EXERCISE PROMPT:
Copy every one of the items below word for word, keeping each line in its original order and form.

RECORD EXCERPTS:
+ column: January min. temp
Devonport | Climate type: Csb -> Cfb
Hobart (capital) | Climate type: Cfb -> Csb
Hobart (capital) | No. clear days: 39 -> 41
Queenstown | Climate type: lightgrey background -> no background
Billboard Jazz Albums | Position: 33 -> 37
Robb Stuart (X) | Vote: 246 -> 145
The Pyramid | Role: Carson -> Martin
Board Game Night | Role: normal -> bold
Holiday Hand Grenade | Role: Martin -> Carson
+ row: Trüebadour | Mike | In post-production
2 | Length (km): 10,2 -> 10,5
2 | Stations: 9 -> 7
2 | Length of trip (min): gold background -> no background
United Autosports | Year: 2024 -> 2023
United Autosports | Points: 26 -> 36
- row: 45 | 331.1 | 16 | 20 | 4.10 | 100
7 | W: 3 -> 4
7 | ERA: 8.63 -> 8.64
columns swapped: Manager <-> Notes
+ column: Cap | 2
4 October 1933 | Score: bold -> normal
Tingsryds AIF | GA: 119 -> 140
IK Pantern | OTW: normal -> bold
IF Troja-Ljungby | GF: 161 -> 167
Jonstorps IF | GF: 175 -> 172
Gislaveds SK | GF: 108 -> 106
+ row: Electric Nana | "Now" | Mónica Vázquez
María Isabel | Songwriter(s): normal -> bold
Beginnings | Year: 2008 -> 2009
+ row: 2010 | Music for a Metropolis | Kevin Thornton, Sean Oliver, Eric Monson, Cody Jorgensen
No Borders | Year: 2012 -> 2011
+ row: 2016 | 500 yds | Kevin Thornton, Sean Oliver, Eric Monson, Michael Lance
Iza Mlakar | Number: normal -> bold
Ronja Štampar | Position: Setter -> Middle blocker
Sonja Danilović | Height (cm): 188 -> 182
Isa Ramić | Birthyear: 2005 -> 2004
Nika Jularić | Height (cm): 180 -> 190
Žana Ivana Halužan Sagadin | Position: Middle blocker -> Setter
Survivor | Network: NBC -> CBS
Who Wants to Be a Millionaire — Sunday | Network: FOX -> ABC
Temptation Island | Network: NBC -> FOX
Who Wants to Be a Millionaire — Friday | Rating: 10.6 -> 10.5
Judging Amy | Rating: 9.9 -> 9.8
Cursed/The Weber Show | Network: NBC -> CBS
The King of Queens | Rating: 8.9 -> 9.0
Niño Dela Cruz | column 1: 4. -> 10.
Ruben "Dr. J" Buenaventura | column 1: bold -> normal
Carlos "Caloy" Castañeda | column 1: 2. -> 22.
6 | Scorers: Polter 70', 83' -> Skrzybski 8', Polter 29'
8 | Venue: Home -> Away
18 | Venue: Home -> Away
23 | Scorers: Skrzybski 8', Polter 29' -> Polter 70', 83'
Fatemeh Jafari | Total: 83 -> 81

RESULT BELOW:
+ column: January min. temp
Devonport | Climate type: Csb -> Cfb
Hobart (capital) | Climate type: Cfb -> Csb
Hobart (capital) | No. clear days: 39 -> 41
Queenstown | Climate type: lightgrey background -> no background
Billboard Jazz Albums | Position: 33 -> 37
Robb Stuart (X) | Vote: 246 -> 145
The Pyramid | Role: Carson -> Martin
Board Game Night | Role: normal -> bold
Holiday Hand Grenade | Role: Martin -> Carson
+ row: Trüebadour | Mike | In post-production
2 | Length (km): 10,2 -> 10,5
2 | Stations: 9 -> 7
2 | Length of trip (min): gold background -> no background
United Autosports | Year: 2024 -> 2023
United Autosports | Points: 26 -> 36
- row: 45 | 331.1 | 16 | 20 | 4.10 | 100
7 | W: 3 -> 4
7 | ERA: 8.63 -> 8.64
columns swapped: Manager <-> Notes
+ column: Cap | 2
4 October 1933 | Score: bold -> normal
Tingsryds AIF | GA: 119 -> 140
IK Pantern | OTW: normal -> bold
IF Troja-Ljungby | GF: 161 -> 167
Jonstorps IF | GF: 175 -> 172
Gislaveds SK | GF: 108 -> 106
+ row: Electric Nana | "Now" | Mónica Vázquez
María Isabel | Songwriter(s): normal -> bold
Beginnings | Year: 2008 -> 2009
+ row: 2010 | Music for a Metropolis | Kevin Thornton, Sean Oliver, Eric Monson, Cody Jorgensen
No Borders | Year: 2012 -> 2011
+ row: 2016 | 500 yds | Kevin Thornton, Sean Oliver, Eric Monson, Michael Lance
Iza Mlakar | Number: normal -> bold
Ronja Štampar | Position: Setter -> Middle blocker
Sonja Danilović | Height (cm): 188 -> 182
Isa Ramić | Birthyear: 2005 -> 2004
Nika Jularić | Height (cm): 180 -> 190
Žana Ivana Halužan Sagadin | Position: Middle blocker -> Setter
Survivor | Network: NBC -> CBS
Who Wants to Be a Millionaire — Sunday | Network: FOX -> ABC
Temptation Island | Network: NBC -> FOX
Who Wants to Be a Millionaire — Friday | Rating: 10.6 -> 10.5
Judging Amy | Rating: 9.9 -> 9.8
Cursed/The Weber Show | Network: NBC -> CBS
The King of Queens | Rating: 8.9 -> 9.0
Niño Dela Cruz | column 1: 4. -> 10.
Ruben "Dr. J" Buenaventura | column 1: bold -> normal
Carlos "Caloy" Castañeda | column 1: 2. -> 22.
6 | Scorers: Polter 70', 83' -> Skrzybski 8', Polter 29'
8 | Venue: Home -> Away
18 | Venue: Home -> Away
23 | Scorers: Skrzybski 8', Polter 29' -> Polter 70', 83'
Fatemeh Jafari | Total: 83 -> 81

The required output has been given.